# TEXT UNDER STUDY:
======

# Photoshopped?



## KaGee (Sep 8, 2006)

From Bass Pro Shops Facebook timeline...












> Hey everybody, As you can see, I had another great week fishing on the Mississippi River. This Blue Cat weighed in at
> 110 lbs. and missed the Tennessee state record by only 2 lbs. and the world record by only 14 lbs.!!!
> My biggest ever!!!
> Releasing her and watching her swim away after a few quick pictures was a sight to see. I wish y'all had been there.


Didn't look like he was struggling to hold that 110lb hog.


----------



## katfish (Apr 7, 2004)

My guess is that everything is legit.

Bill Dance has a lot to loose by stretching weights.
He has been fishing several years with top pro catmen 
on the Mississippi river searching for just such a fish.

Evidently Bass Pro Shops believes him.


----------



## KaGee (Sep 8, 2006)

I am being sarcastic... Huge fish. 
Can't fathom trying to net that.

Outdoor Hub mobile, the outdoor information engine


----------



## laynhardwood (Dec 27, 2009)

Ha ha that's funny it does kind of look fake 


Outdoor Hub mobile, the outdoor information engine


----------



## ducky152000 (Jul 20, 2005)

Im sure its all true. I bet ol Bill likes how a 110 pound blue fights more compared to a 6 lb large mouth.


----------



## AkronCATS (Nov 5, 2008)

Maybe he used a 6 lb bass for bait!!



ducky152000 said:


> Im sure its all true. I bet ol Bill likes how a 110 pound blue fights more compared to a 6 lb large mouth.


----------



## TClark (Apr 20, 2007)

======

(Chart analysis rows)
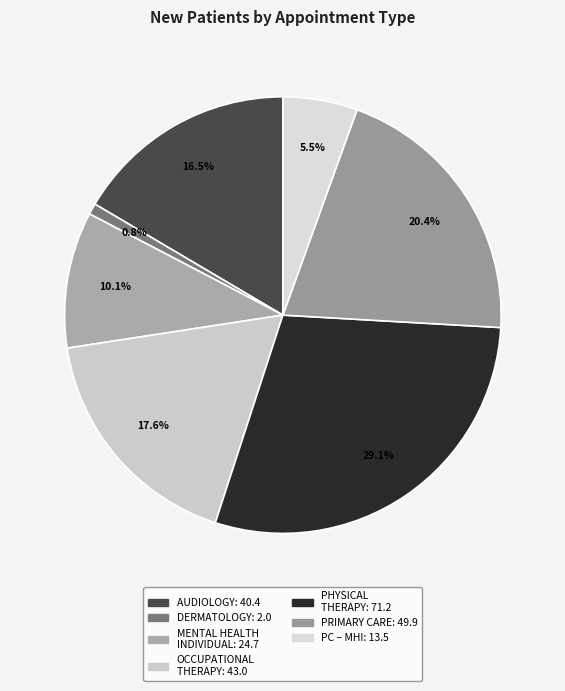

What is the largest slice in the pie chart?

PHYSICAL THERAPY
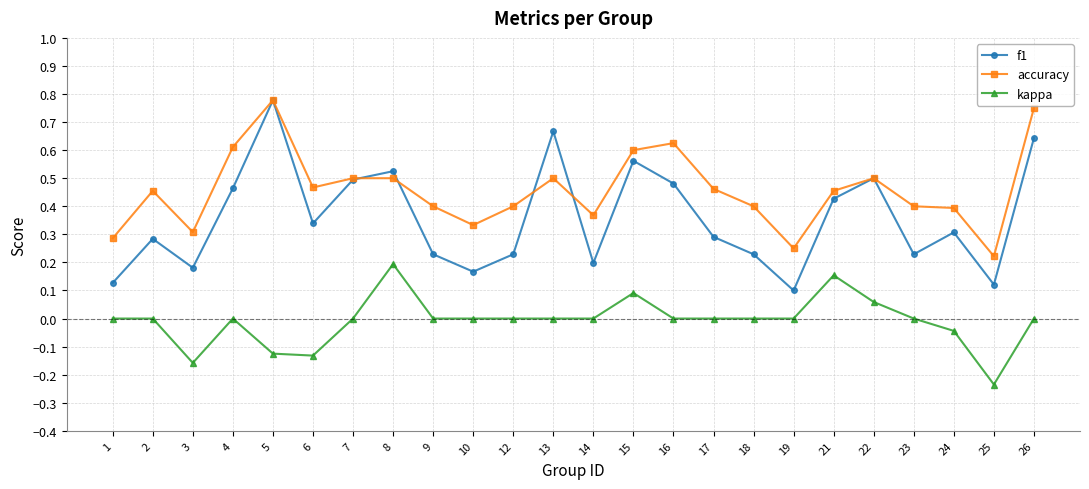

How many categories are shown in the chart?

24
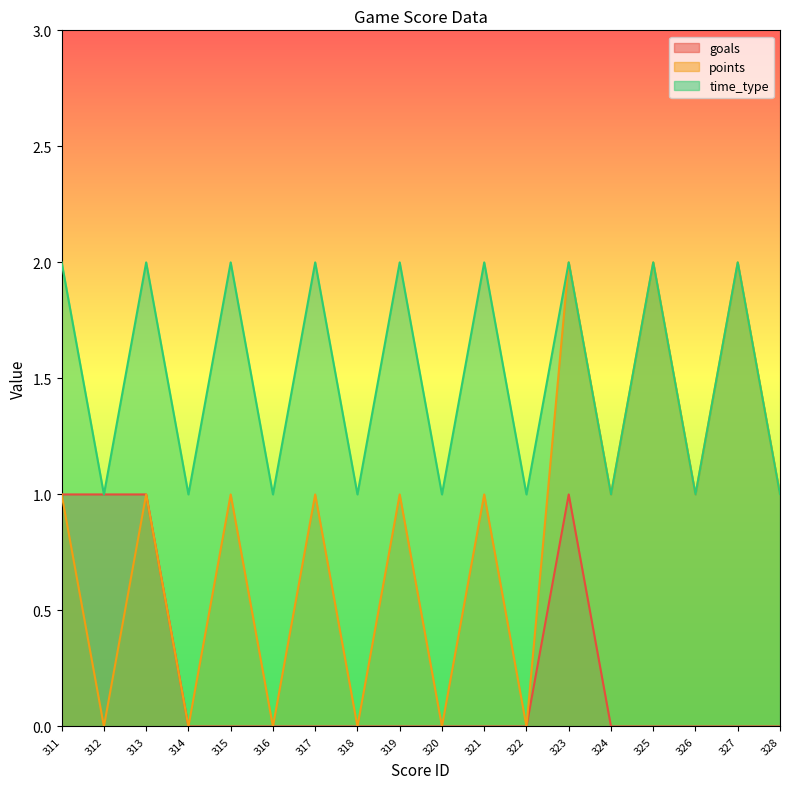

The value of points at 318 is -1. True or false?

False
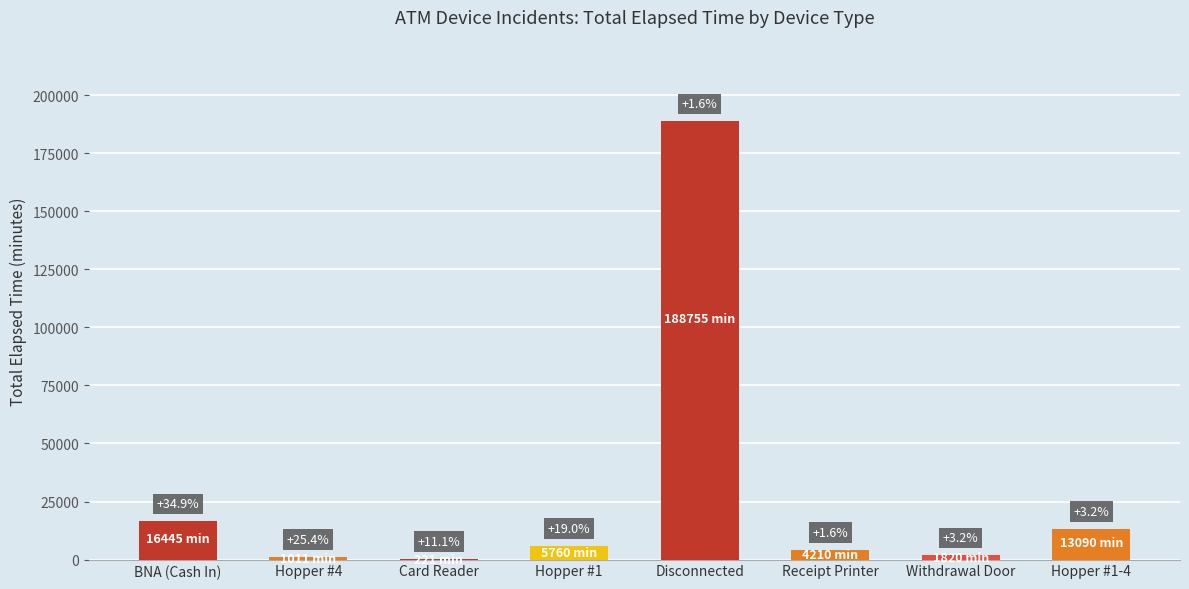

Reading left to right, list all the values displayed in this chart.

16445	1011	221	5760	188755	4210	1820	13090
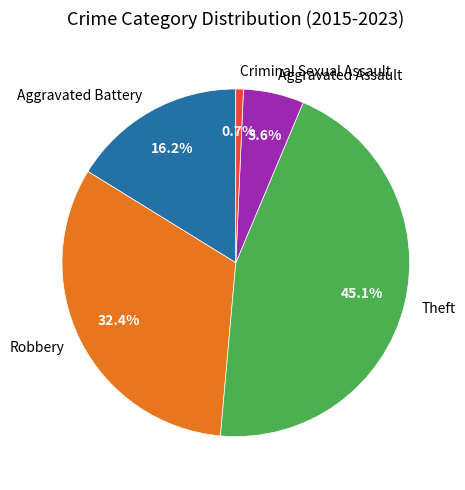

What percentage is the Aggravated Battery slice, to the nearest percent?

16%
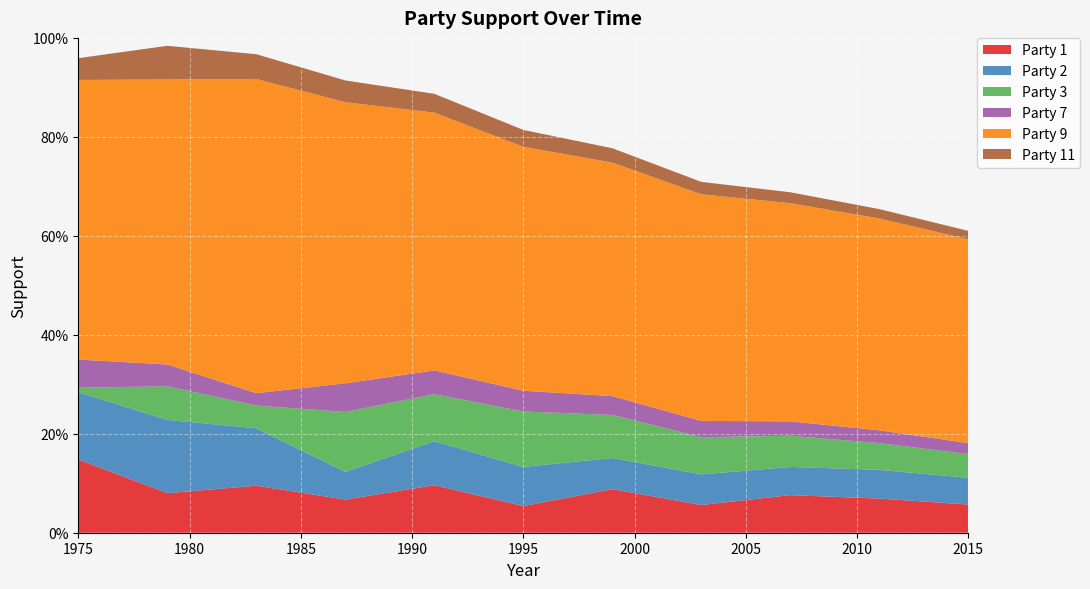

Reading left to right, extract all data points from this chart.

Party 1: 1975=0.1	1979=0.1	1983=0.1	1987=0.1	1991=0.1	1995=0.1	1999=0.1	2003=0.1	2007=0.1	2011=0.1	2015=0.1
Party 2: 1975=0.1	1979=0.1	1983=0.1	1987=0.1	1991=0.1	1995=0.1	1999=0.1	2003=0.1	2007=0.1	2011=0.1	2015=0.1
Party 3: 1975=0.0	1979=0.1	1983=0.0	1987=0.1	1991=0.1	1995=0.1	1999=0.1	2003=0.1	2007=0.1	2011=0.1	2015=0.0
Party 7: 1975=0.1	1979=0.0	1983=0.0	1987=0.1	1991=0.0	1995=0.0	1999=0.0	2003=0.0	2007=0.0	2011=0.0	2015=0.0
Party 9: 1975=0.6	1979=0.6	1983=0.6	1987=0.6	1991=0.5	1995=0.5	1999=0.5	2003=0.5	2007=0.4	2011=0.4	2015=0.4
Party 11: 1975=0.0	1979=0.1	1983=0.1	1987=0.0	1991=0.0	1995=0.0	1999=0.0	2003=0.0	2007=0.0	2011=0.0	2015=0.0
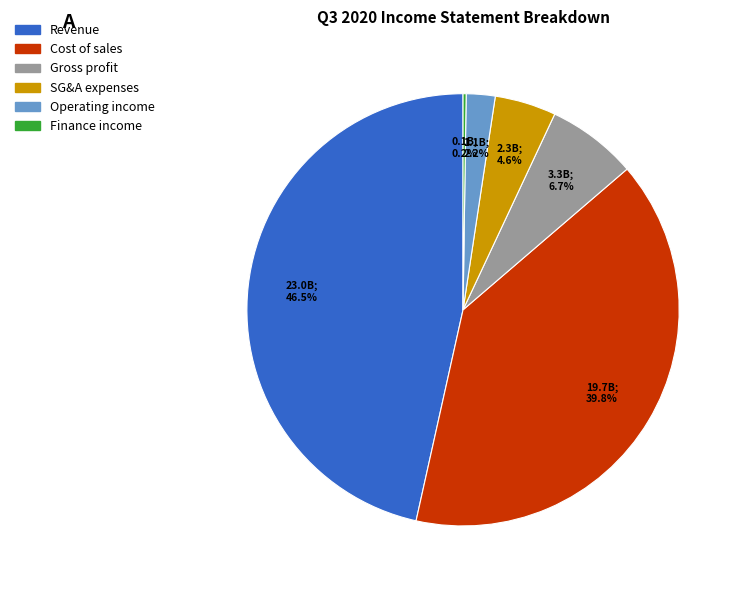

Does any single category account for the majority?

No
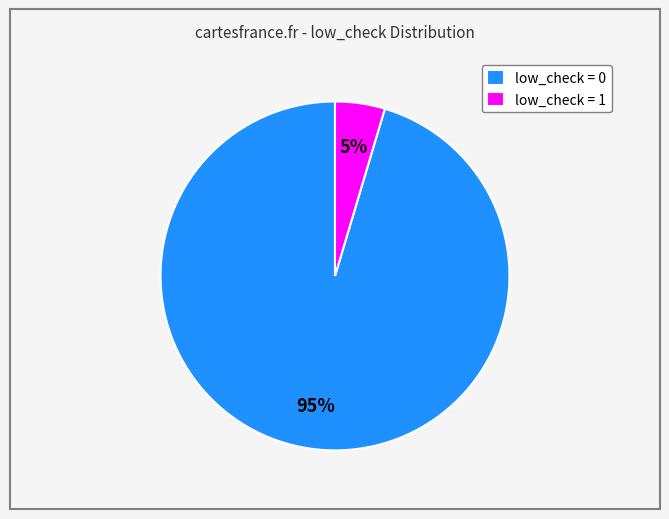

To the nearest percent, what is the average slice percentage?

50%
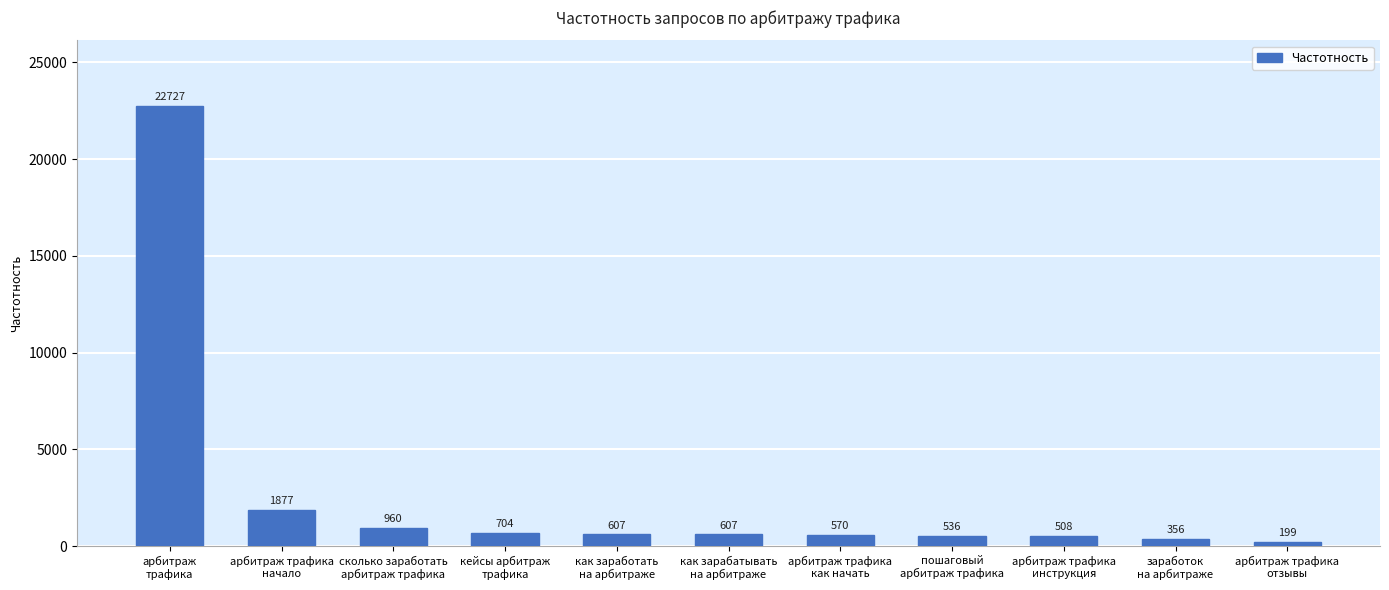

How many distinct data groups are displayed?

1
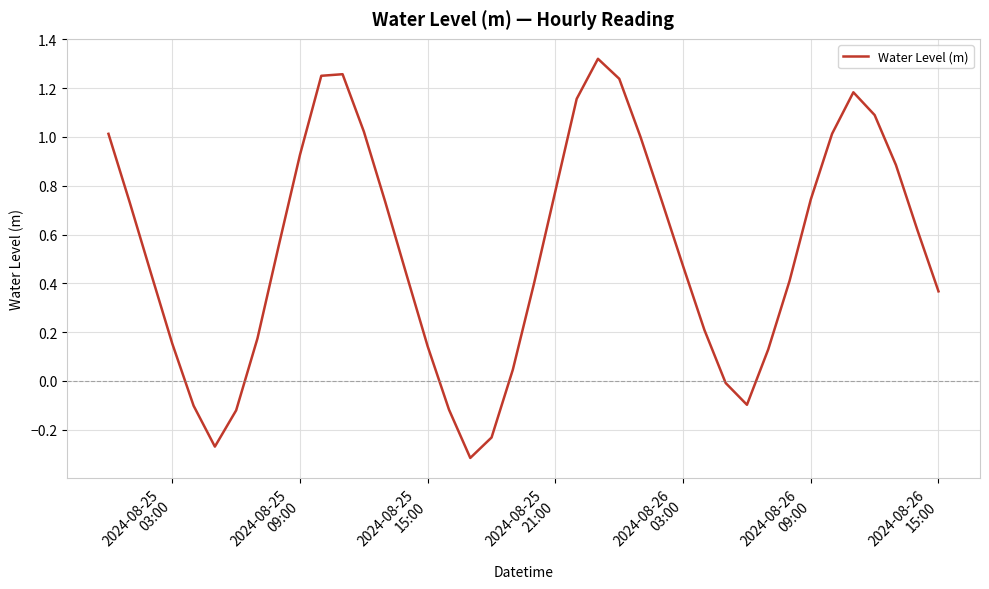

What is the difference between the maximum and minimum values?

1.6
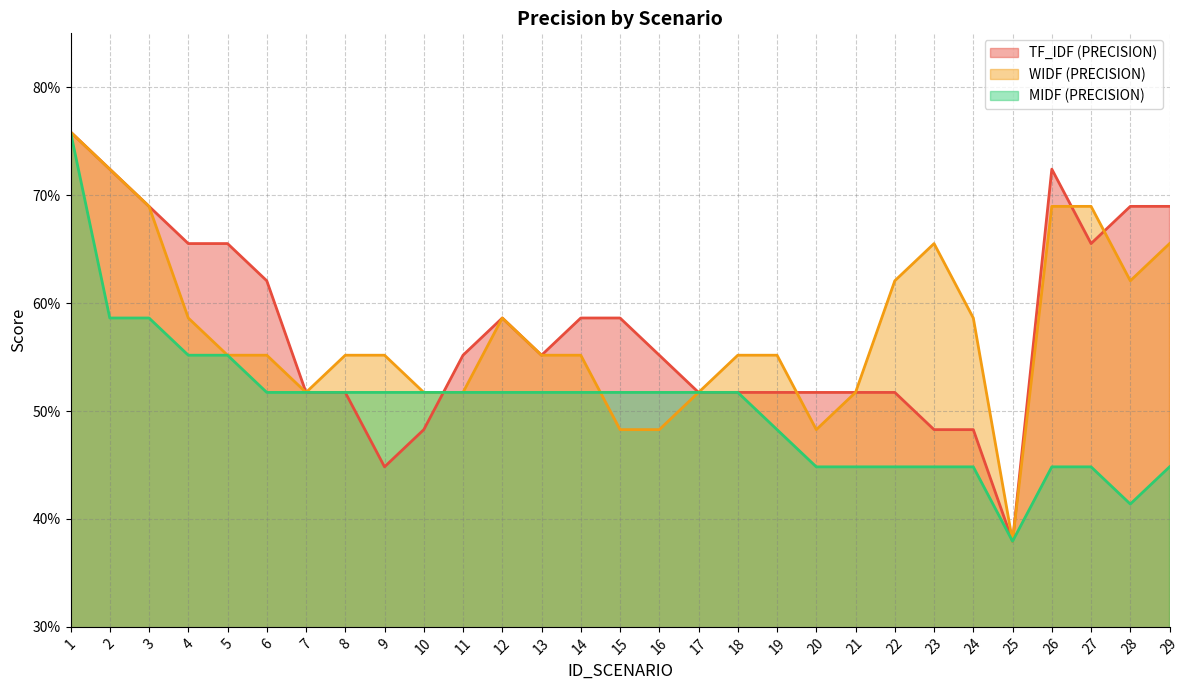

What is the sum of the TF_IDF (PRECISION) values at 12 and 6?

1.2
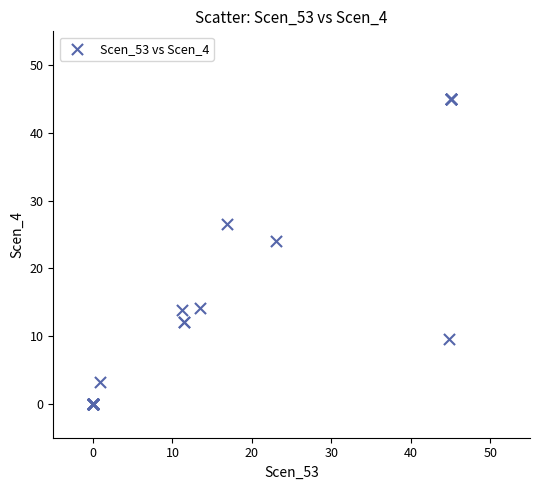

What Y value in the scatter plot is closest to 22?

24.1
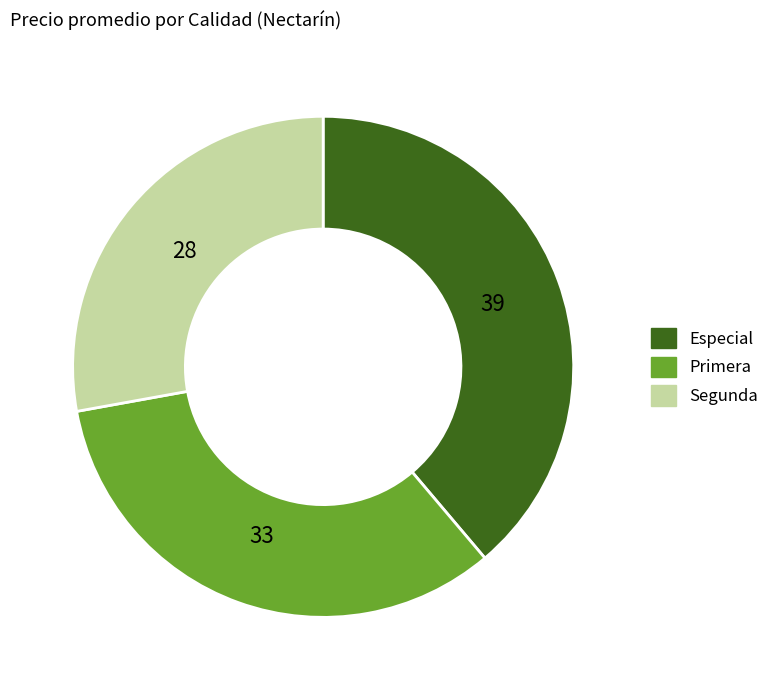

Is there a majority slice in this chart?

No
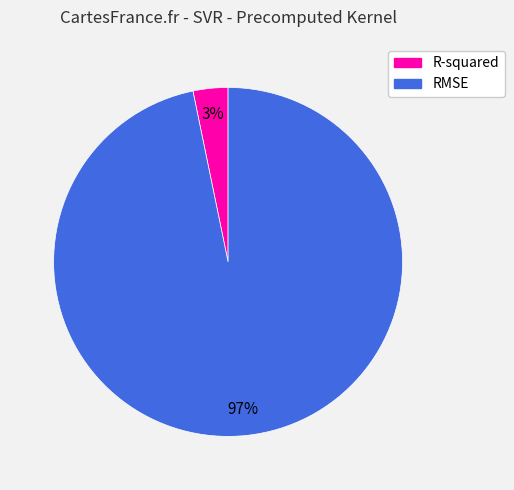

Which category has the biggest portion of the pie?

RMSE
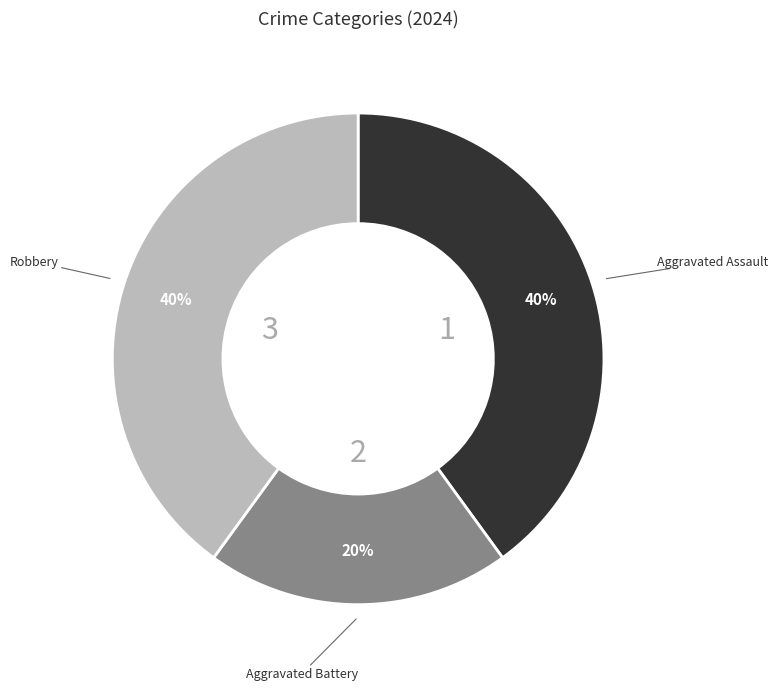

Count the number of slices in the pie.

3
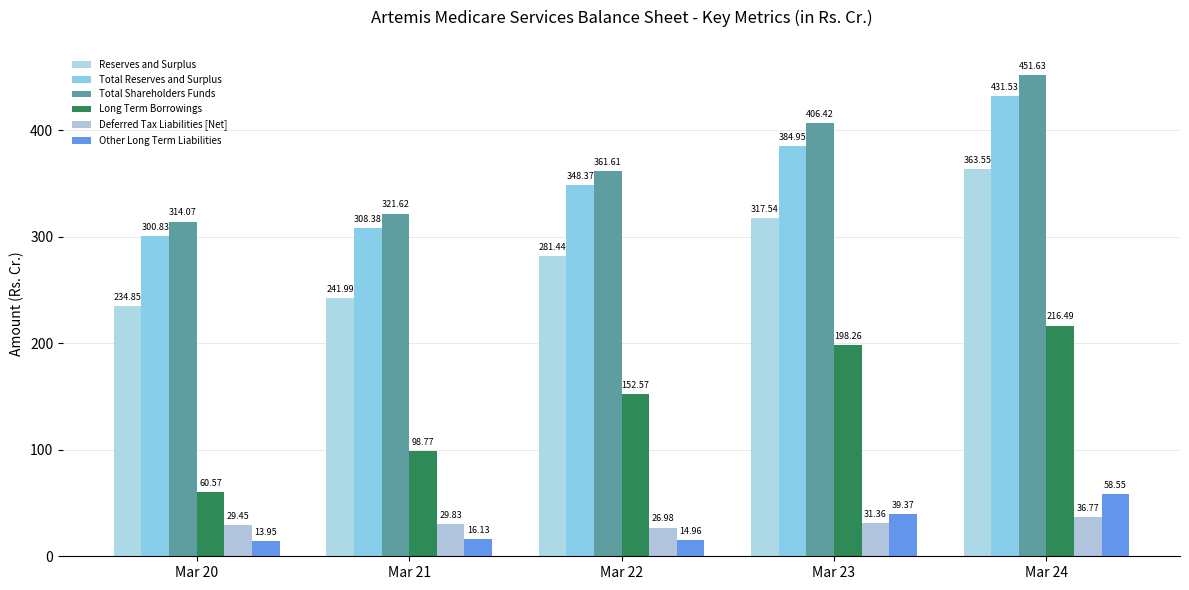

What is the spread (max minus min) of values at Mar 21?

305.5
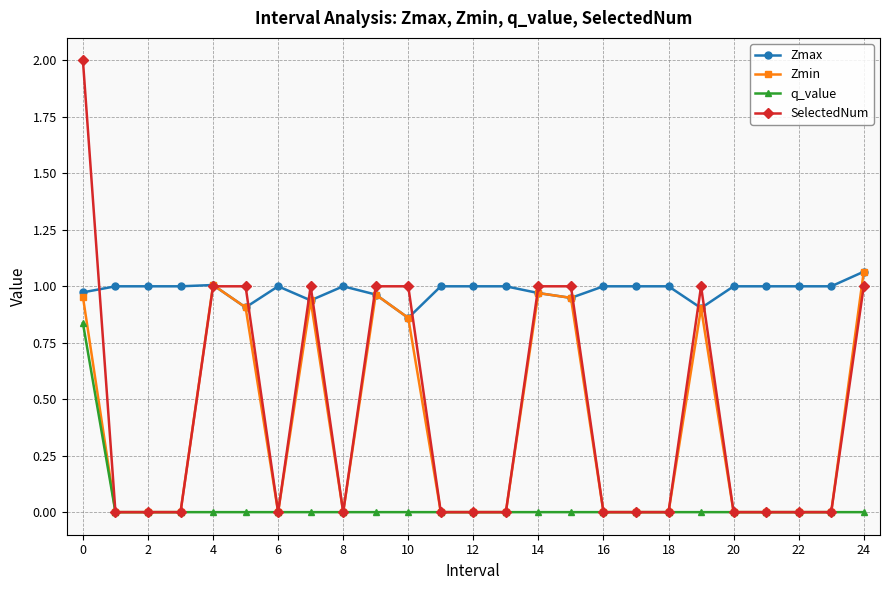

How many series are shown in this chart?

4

======

# THINGS TO DO:
**1)** According to the forum thread, how much did the Blue Cat weigh?
**2)** Copy the rows from their start through the line containing "Reading left to right, extract", inclusive, substituting "graph" for each "chart" and keeping everything else the same. Omit the pictures.

# RESPONSES IN ORDER:
**1)** 110 lbs.

**2)**
What is the largest slice in the pie graph?

PHYSICAL THERAPY

How many categories are shown in the graph?

24

The value of points at 318 is -1. True or false?

False

Reading left to right, list all the values displayed in this graph.

16445	1011	221	5760	188755	4210	1820	13090

What percentage is the Aggravated Battery slice, to the nearest percent?

16%

Reading left to right, extract all data points from this graph.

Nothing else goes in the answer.